--- Exercise task ---
Gather every line in the entries below that contains the string "skPoint", and copy each one in full.
# start of Records for the task
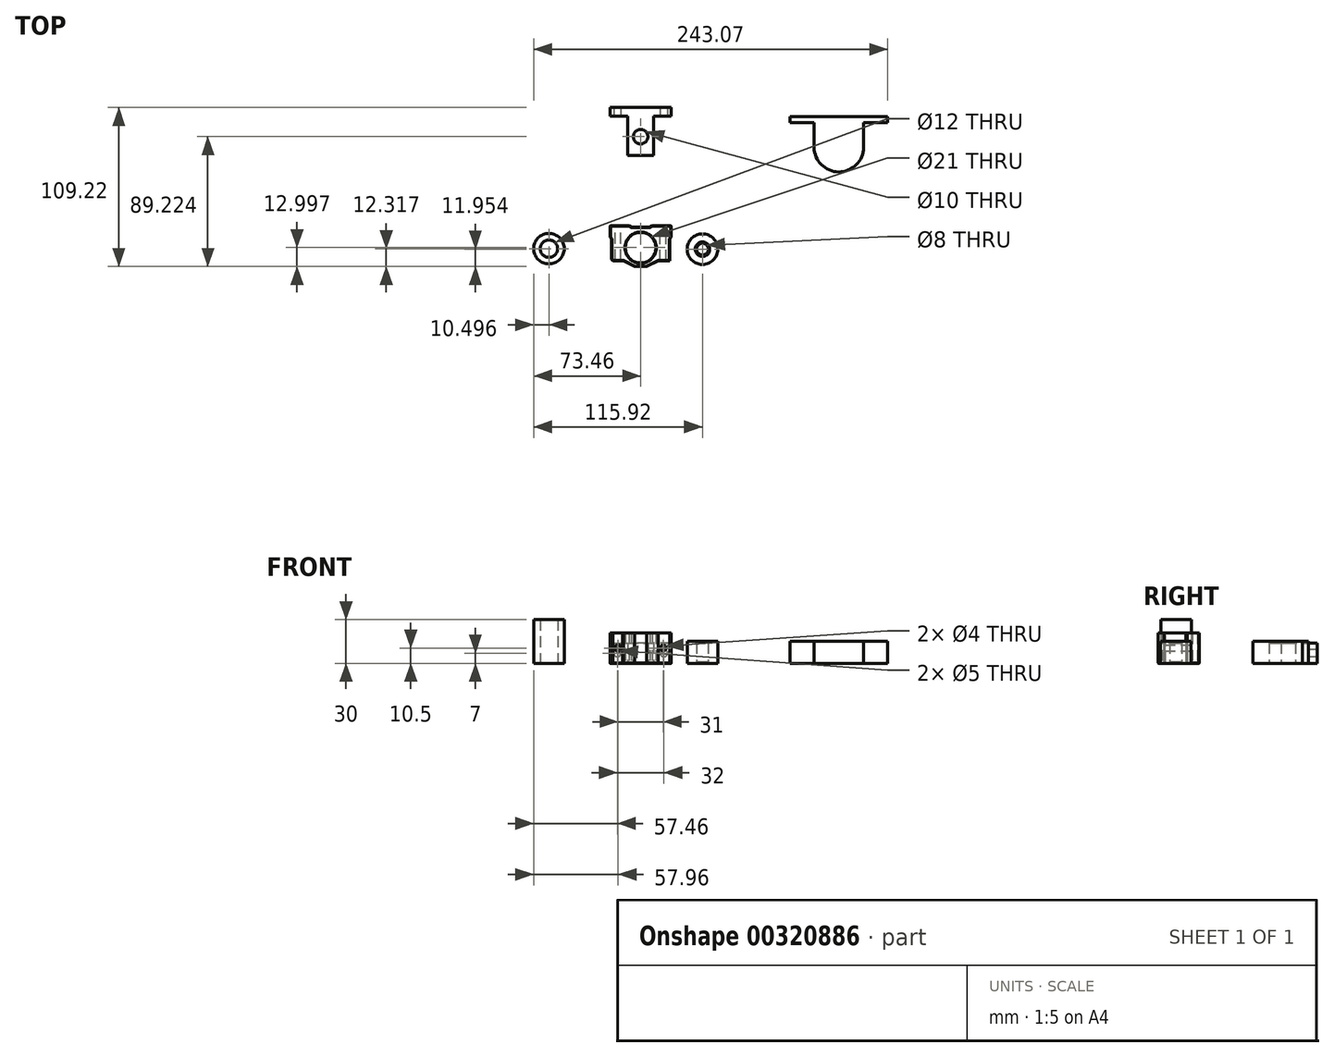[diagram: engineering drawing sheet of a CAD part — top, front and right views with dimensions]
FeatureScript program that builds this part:
annotation { "Feature Type Name" : "Feature", "Feature Type Description" : "" }
export const myFeature = defineFeature(function(context is Context, id is Id, definition is map)
    precondition{}
    {
        {
            var Q0;
            Q0=qCreatedBy(makeId("Top.planeOp"),FACE);
            var sketch = newSketch(context, id + "F0", { "sketchPlane" : qUnion([Q0])});
            skLineSegment(sketch, "E0", {"start": v(-21, 50.27) * mm, "end": v(21, 50.27) * mm});
            skLineSegment(sketch, "E1", {"start": v(-21, 50.27) * mm, "end": v(-21, 44.27) * mm});
            skLineSegment(sketch, "E2", {"start": v(21, 50.27) * mm, "end": v(21, 44.27) * mm});
            skLineSegment(sketch, "E3", {"start": v(-9, 17.27) * mm, "end": v(9, 17.27) * mm});
            skLineSegment(sketch, "E4", {"start": v(-9, 17.27) * mm, "end": v(-9, 44.27) * mm});
            skLineSegment(sketch, "E5", {"start": v(9, 17.27) * mm, "end": v(9, 44.27) * mm});
            skLineSegment(sketch, "E6", {"start": v(-21, 44.27) * mm, "end": v(-9, 44.27) * mm});
            skLineSegment(sketch, "E7", {"start": v(21, 44.27) * mm, "end": v(9, 44.27) * mm});
            skLineSegment(sketch, "E8", {"start": v(-21, 50.27) * mm, "end": v(0, 50.27) * mm});
            skLineSegment(sketch, "E9", {"start": v(0, 50.27) * mm, "end": v(21, 50.27) * mm});
            skCircle(sketch, "E10", {"center": v(0, 30.27) * mm, "radius": 5 * mm});
            skSolve(sketch);
        }
        {
            var Q0;
            Q0=makeQuery(id+"F0.imprint","IMPRINT",FACE,{"disambiguationData":[TD([[makeQuery(id+"F0.imprint","IMPRINT",EDGE,{"derivedFrom":sQuery(id+"F0.wireOp",EDGE,"E1")}),1.0]])]});
            extrude(context, id + "F1", {"entities" : qUnion([Q0]), "depth" : 14 * mm});
        }
        {
            var Q0;
            Q0=makeQuery(id+"F1.opExtrude","SWEPT_FACE",FACE,{"disambiguationData":[OSD([sQuery(id+"F0.wireOp",EDGE,"E6")])]});
            var sketch = newSketch(context, id + "F2", { "sketchPlane" : qUnion([Q0])});
            skCircle(sketch, "E11", {"center": v(-16, 7) * mm, "radius": 2.5 * mm});
            skCircle(sketch, "E12.MirrorC", {"center": v(16, 7) * mm, "radius": 2.5 * mm});
            skLineSegment(sketch, "E13", {"start": v(-16, 7) * mm, "end": v(-16, 0) * mm, "construction": true});
            skPoint(sketch, "E13.endSnap0", {"position": v(-15, 0) * mm});
            skLineSegment(sketch, "E14", {"start": v(-16, 7) * mm, "end": v(-16, 14) * mm, "construction": true});
            skSolve(sketch);
        }
        {
            var Q0;
            Q0 = qSketchRegion(id + "F2", true);
            extrude(context, id + "F3", {"entities" : qUnion([Q0]), "operationType" : NewBodyOperationType.REMOVE, "endBound" : BoundingType.THROUGH_ALL, "oppositeDirection" : true, "depth" : 25 * mm});
        }
        {
            var Q0;
            Q0=qCreatedBy(makeId("Top.planeOp"),FACE);
            var sketch = newSketch(context, id + "F4", { "sketchPlane" : qUnion([Q0])});
            skLineSegment(sketch, "E15", {"start": v(-21, -30.95) * mm, "end": v(-8, -30.95) * mm});
            skLineSegment(sketch, "E16", {"start": v(8, -30.95) * mm, "end": v(21, -30.95) * mm});
            skLineSegment(sketch, "E17", {"start": v(-8, -30.95) * mm, "end": v(-21, -30.95) * mm});
            skLineSegment(sketch, "E18", {"start": v(21, -30.95) * mm, "end": v(8, -30.95) * mm});
            skLineSegment(sketch, "E19", {"start": v(-6.5, -31.95) * mm, "end": v(6.5, -31.95) * mm});
            skPoint(sketch, "E20.orphan", {"position": v(0, -30.95) * mm});
            skLineSegment(sketch, "E21", {"start": v(-8, -30.95) * mm, "end": v(-6.5, -31.95) * mm});
            skLineSegment(sketch, "E22", {"start": v(6.5, -31.95) * mm, "end": v(8, -30.95) * mm});
            skLineSegment(sketch, "E23", {"start": v(-21, -30.95) * mm, "end": v(-21, -38.95) * mm});
            skLineSegment(sketch, "E24", {"start": v(21, -30.95) * mm, "end": v(21, -38.95) * mm});
            skLineSegment(sketch, "E25", {"start": v(-20, -54.95) * mm, "end": v(-12, -54.95) * mm});
            skLineSegment(sketch, "E26", {"start": v(-20, -39.95) * mm, "end": v(-20, -54.95) * mm});
            skLineSegment(sketch, "E27", {"start": v(-20, -54.95) * mm, "end": v(-20, -39.95) * mm});
            skLineSegment(sketch, "E28", {"start": v(-20, -39.95) * mm, "end": v(-21, -38.95) * mm});
            skLineSegment(sketch, "E29", {"start": v(20, -39.95) * mm, "end": v(20, -54.95) * mm});
            skLineSegment(sketch, "E30", {"start": v(20, -54.95) * mm, "end": v(20, -39.95) * mm});
            skLineSegment(sketch, "E31", {"start": v(20, -39.95) * mm, "end": v(21, -38.95) * mm});
            skLineSegment(sketch, "E32", {"start": v(20, -54.95) * mm, "end": v(12, -54.95) * mm});
            skLineSegment(sketch, "E33", {"start": v(-4, -58.95) * mm, "end": v(4, -58.95) * mm});
            skLineSegment(sketch, "E34", {"start": v(0, -58.95) * mm, "end": v(4, -58.95) * mm});
            skLineSegment(sketch, "E35", {"start": v(0, -58.95) * mm, "end": v(-4, -58.95) * mm});
            skLineSegment(sketch, "E36", {"start": v(-12, -54.95) * mm, "end": v(-4, -58.95) * mm});
            skLineSegment(sketch, "E37", {"start": v(4, -58.95) * mm, "end": v(12, -54.95) * mm});
            skLineSegment(sketch, "E38.trimOffspring", {"start": v(12, -54.95) * mm, "end": v(20, -54.95) * mm});
            skCircle(sketch, "E39", {"center": v(0, -45.95) * mm, "radius": 10.5 * mm});
            skSolve(sketch);
        }
        {
            var Q0;
            Q0 = qSketchRegion(id + "F4", true);
            extrude(context, id + "F5", {"entities" : qUnion([Q0]), "depth" : 21 * mm});
        }
        {
            var Q0;
            Q0=makeQuery(id+"F5.opExtrude","SWEPT_EDGE",EDGE,{"disambiguationData":[OSD([sQuery(id+"F4.wireOp",EDGE,"E27"),sQuery(id+"F4.wireOp",EDGE,"E25")])]});
            var Q1;
            Q1=makeQuery(id+"F5.opExtrude","SWEPT_EDGE",EDGE,{"disambiguationData":[OSD([sQuery(id+"F4.wireOp",EDGE,"E30"),sQuery(id+"F4.wireOp",EDGE,"E38.trimOffspring")])]});
            chamfer(context, id + "F6", {"entities" : qUnion([Q0, Q1]), "width" : 1 * mm, "tangentPropagation" : true});
        }
        {
            var Q0;
            Q0=makeQuery(id+"F5.opExtrude","SWEPT_FACE",FACE,{"disambiguationData":[OSD([sQuery(id+"F4.wireOp",EDGE,"E15")])]});
            var sketch = newSketch(context, id + "F7", { "sketchPlane" : qUnion([Q0])});
            skCircle(sketch, "E40", {"center": v(15.5, 10.5) * mm, "radius": 2 * mm});
            skCircle(sketch, "E41.MirrorC", {"center": v(-15.5, 10.5) * mm, "radius": 2 * mm});
            skSolve(sketch);
        }
        {
            var Q0;
            Q0 = qSketchRegion(id + "F7", true);
            extrude(context, id + "F8", {"entities" : qUnion([Q0]), "operationType" : NewBodyOperationType.REMOVE, "endBound" : BoundingType.THROUGH_ALL, "oppositeDirection" : true, "depth" : 25 * mm});
        }
        {
            var Q0;
            Q0=makeQuery(id+"F5.opExtrude","CAP_FACE",FACE,{"disambiguationData":[OSD([sQuery(id+"F4.wireOp",EDGE,"E15"),sQuery(id+"F4.wireOp",EDGE,"E19"),sQuery(id+"F4.wireOp",EDGE,"E16"),sQuery(id+"F4.wireOp",EDGE,"E21"),sQuery(id+"F4.wireOp",EDGE,"E22"),sQuery(id+"F4.wireOp",EDGE,"E23"),sQuery(id+"F4.wireOp",EDGE,"E24"),sQuery(id+"F4.wireOp",EDGE,"E27"),sQuery(id+"F4.wireOp",EDGE,"E28"),sQuery(id+"F4.wireOp",EDGE,"E30"),sQuery(id+"F4.wireOp",EDGE,"E31"),sQuery(id+"F4.wireOp",EDGE,"E25"),sQuery(id+"F4.wireOp",EDGE,"E34"),sQuery(id+"F4.wireOp",EDGE,"E35"),sQuery(id+"F4.wireOp",EDGE,"E36"),sQuery(id+"F4.wireOp",EDGE,"E37"),sQuery(id+"F4.wireOp",EDGE,"E38.trimOffspring"),sQuery(id+"F4.wireOp",EDGE,"E39")])],"isStart":false});
            var Q1;
            Q1=makeQuery(id+"F5.opExtrude","CAP_FACE",FACE,{"disambiguationData":[OSD([sQuery(id+"F4.wireOp",EDGE,"E15"),sQuery(id+"F4.wireOp",EDGE,"E19"),sQuery(id+"F4.wireOp",EDGE,"E16"),sQuery(id+"F4.wireOp",EDGE,"E21"),sQuery(id+"F4.wireOp",EDGE,"E22"),sQuery(id+"F4.wireOp",EDGE,"E23"),sQuery(id+"F4.wireOp",EDGE,"E24"),sQuery(id+"F4.wireOp",EDGE,"E27"),sQuery(id+"F4.wireOp",EDGE,"E28"),sQuery(id+"F4.wireOp",EDGE,"E30"),sQuery(id+"F4.wireOp",EDGE,"E31"),sQuery(id+"F4.wireOp",EDGE,"E25"),sQuery(id+"F4.wireOp",EDGE,"E34"),sQuery(id+"F4.wireOp",EDGE,"E35"),sQuery(id+"F4.wireOp",EDGE,"E36"),sQuery(id+"F4.wireOp",EDGE,"E37"),sQuery(id+"F4.wireOp",EDGE,"E38.trimOffspring"),sQuery(id+"F4.wireOp",EDGE,"E39")])],"isStart":true});
            var Q2;
            Q2=makeQuery(id+"F5.opExtrude","SWEPT_EDGE",EDGE,{"disambiguationData":[OSD([sQuery(id+"F4.wireOp",EDGE,"E16"),sQuery(id+"F4.wireOp",EDGE,"E24")])]});
            var Q3;
            Q3=makeQuery(id+"F5.opExtrude","SWEPT_EDGE",EDGE,{"disambiguationData":[OSD([sQuery(id+"F4.wireOp",EDGE,"E15"),sQuery(id+"F4.wireOp",EDGE,"E23")])]});
            var Q4;
            Q4=makeQuery(id+"F8.boolean.opBoolean","INTERSECT",EDGE,{"derivedFrom":[makeQuery(id+"F5.opExtrude","SWEPT_FACE",FACE,{"disambiguationData":[OSD([sQuery(id+"F4.wireOp",EDGE,"E25")])]}),makeQuery(id+"F8.opExtrude","SWEPT_FACE",FACE,{"disambiguationData":[OSD([sQuery(id+"F7.wireOp",EDGE,"E40")])]})]});
            var Q5;
            Q5=makeQuery(id+"F8.boolean.opBoolean","INTERSECT",EDGE,{"derivedFrom":[makeQuery(id+"F5.opExtrude","SWEPT_FACE",FACE,{"disambiguationData":[OSD([sQuery(id+"F4.wireOp",EDGE,"E38.trimOffspring")])]}),makeQuery(id+"F8.opExtrude","SWEPT_FACE",FACE,{"disambiguationData":[OSD([sQuery(id+"F7.wireOp",EDGE,"E41.MirrorC")])]})]});
            var Q6;
            Q6=makeQuery(id+"F8.boolean.opBoolean","COPY",EDGE,{"derivedFrom":makeQuery(id+"F8.opExtrude","CAP_EDGE",EDGE,{"disambiguationData":[OSD([sQuery(id+"F7.wireOp",EDGE,"E41.MirrorC")])],"isStart":true})});
            var Q7;
            Q7=makeQuery(id+"F8.boolean.opBoolean","COPY",EDGE,{"derivedFrom":makeQuery(id+"F8.opExtrude","CAP_EDGE",EDGE,{"disambiguationData":[OSD([sQuery(id+"F7.wireOp",EDGE,"E40")])],"isStart":true})});
            chamfer(context, id + "F9", {"entities" : qUnion([Q0, Q1, Q2, Q3, Q4, Q5, Q6, Q7]), "width" : 0.25 * mm, "tangentPropagation" : true});
        }
        {
            var Q0;
            Q0=qCreatedBy(makeId("Top.planeOp"),FACE);
            var sketch = newSketch(context, id + "F10", { "sketchPlane" : qUnion([Q0])});
            skCircle(sketch, "E42", {"center": v(42.46, -47) * mm, "radius": 10.5 * mm});
            skCircle(sketch, "E43", {"center": v(42.46, -47) * mm, "radius": 4 * mm});
            skSolve(sketch);
        }
        {
            var Q0;
            Q0 = qSketchRegion(id + "F10", true);
            extrude(context, id + "F11", {"entities" : qUnion([Q0]), "depth" : 15 * mm});
        }
        {
            var Q0;
            Q0=makeQuery(id+"F11.opExtrude","CAP_EDGE",EDGE,{"disambiguationData":[OSD([sQuery(id+"F10.wireOp",EDGE,"E43")])],"isStart":false});
            var Q1;
            Q1=makeQuery(id+"F11.opExtrude","CAP_EDGE",EDGE,{"disambiguationData":[OSD([sQuery(id+"F10.wireOp",EDGE,"E43")])],"isStart":true});
            chamfer(context, id + "F12", {"entities" : qUnion([Q0, Q1]), "width" : 1 * mm, "tangentPropagation" : true});
        }
        {
            var Q0;
            Q0=qCreatedBy(makeId("Top.planeOp"),FACE);
            var sketch = newSketch(context, id + "F13", { "sketchPlane" : qUnion([Q0])});
            skCircle(sketch, "E44", {"center": v(-62.96, -46.63) * mm, "radius": 10.5 * mm});
            skCircle(sketch, "E45", {"center": v(-62.96, -46.63) * mm, "radius": 6 * mm});
            skSolve(sketch);
        }
        {
            var Q0;
            Q0 = qSketchRegion(id + "F13", true);
            extrude(context, id + "F14", {"entities" : qUnion([Q0]), "depth" : 30 * mm});
        }
        {
            var Q0;
            Q0=qCreatedBy(makeId("Top.planeOp"),FACE);
            var sketch = newSketch(context, id + "F15", { "sketchPlane" : qUnion([Q0])});
            skCircle(sketch, "E46", {"center": v(136.1, 23.08) * mm, "radius": 17 * mm});
            skLineSegment(sketch, "E47", {"start": v(136.1, 40.08) * mm, "end": v(169.6, 40.08) * mm});
            skLineSegment(sketch, "E48", {"start": v(136.1, 40.08) * mm, "end": v(102.6, 40.08) * mm});
            skLineSegment(sketch, "E49", {"start": v(102.6, 40.08) * mm, "end": v(102.6, 44.08) * mm});
            skLineSegment(sketch, "E50", {"start": v(102.6, 44.08) * mm, "end": v(169.6, 44.08) * mm});
            skLineSegment(sketch, "E51", {"start": v(169.6, 40.08) * mm, "end": v(169.6, 44.08) * mm});
            skLineSegment(sketch, "E52", {"start": v(153.1, 23.08) * mm, "end": v(153.1, 40.08) * mm});
            skLineSegment(sketch, "E53", {"start": v(119.1, 23.08) * mm, "end": v(119.1, 40.08) * mm});
            skSolve(sketch);
        }
        {
            var Q0;
            Q0 = qSketchRegion(id + "F15", true);
            extrude(context, id + "F16", {"entities" : qUnion([Q0]), "depth" : 15 * mm});
        }
    });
# end of Records for the task
--- Exercise result ---
            skPoint(sketch, "E13.endSnap0", {"position": v(-15, 0) * mm});
            skPoint(sketch, "E20.orphan", {"position": v(0, -30.95) * mm});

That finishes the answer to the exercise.